We have listed the most popular equity crowdfunding platforms in the USA here, but the list is constantly being supplemented with new ones. It’s worth noting that working with new resources can be more challenging due to the limited number of accredited investors on them. Some of them may not even have experience investing on a specific platform, as they learned about it only recently. Therefore, to attract funding on new platforms, you need to first acquire tools for effective promotion.

Equity crowdfunding in the USA could have developed much more. It was hindered by restrictions imposed by the SEC – the Securities and Exchange Commission. The law regulating it was introduced back in 1933 during the Great Depression, aiming to protect private investors from risky and unpromising investments. Only citizens with an income of $200,000 a year or a capital of $1 million in a bank account were allowed to invest. Nowadays, nothing has changed, but today there are more than 7 million accredited investors in the USA.

Former US President Barack Obama signed a new law in 2012 called the JOBS Act, concerning startup financing.
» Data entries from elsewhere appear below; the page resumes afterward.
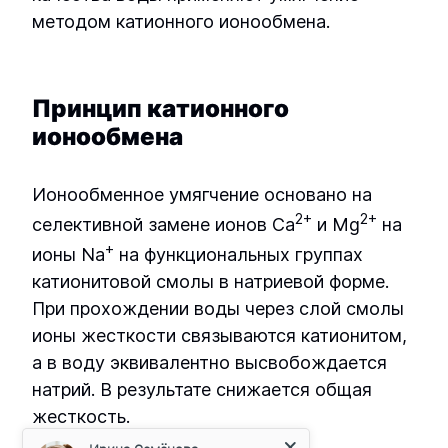
методом катионного ионообмена.
Принцип катионного
ионообмена
Ионообменное умягчение основано на
2+
2+
селективной замене ионов Ca
и Mg
на
+
ионы Na
на функциональных группах
катионитовой смолы в натриевой форме.
При прохождении воды через слой смолы
ионы жесткости связываются катионитом,
а в воду эквивалентно высвобождается
натрий. В результате снижается общая
Ирина Семёнова
жесткость.
Менеджер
Its goal was to attract investments in small businesses and provide greater freedom to the crowdfunding and equity crowdfunding market. Proponents of the law, including many public organizations in the USA, believed it would help reduce the pace of economic decline. According to the law, financial portals must be registered with the SEC and become participants in a special self-regulatory organization.

In September 2013, Section 2 of this law came into effect. Since then, advertising for crowdfunding has been allowed, but only accredited citizens still have the right to invest. By 2014, the crowdfunding market had risen to $250 million.

Only in 2016 did equity crowdfunding become available to everyone. Today, non-professional investors can invest up to 10% of their annual income in startups. The amount that a company can raise this way has significantly increased and now reaches $50 million. Due to these changes, a significant increase in the number of investors is expected.

Is there crowdfunding in Kazakhstan?

Yes, such resources are now available in Kazakhstan and other developed countries. The first crowdfunding platform was launched in Russia back in 2012, called Smartmarket.net. Less than a year later, it shut down. Then there were VCStartWeShare, which also closed down. Currently, StartTrack and Venture Club are still operating. The StartTrack platform was opened in 2018, and it is still too early to speak of its successes or failures. However, crowdfunding in Kazakhstan does not enjoy the same popularity as in the West, and its financial indicators are hundreds of times lower than those in the USA. The specific features of Kazakhstan's legislation and the structure of most companies, which have a limited number of owners, hinder the development of this type of investment. This necessitates attracting large investments from one or two individuals. Moreover, all owners must be physically present at certain stages of the agreement process. For example, this is required for the transfer of shares in the authorized capital to a new investor. Therefore, this type of investment is not and is unlikely to become a mass phenomenon in Kazakhstan. In Ukraine, Belarus, Kazakhstan, and other countries, this method of attracting investments is currently impossible due to the complete absence of legislation on this issue.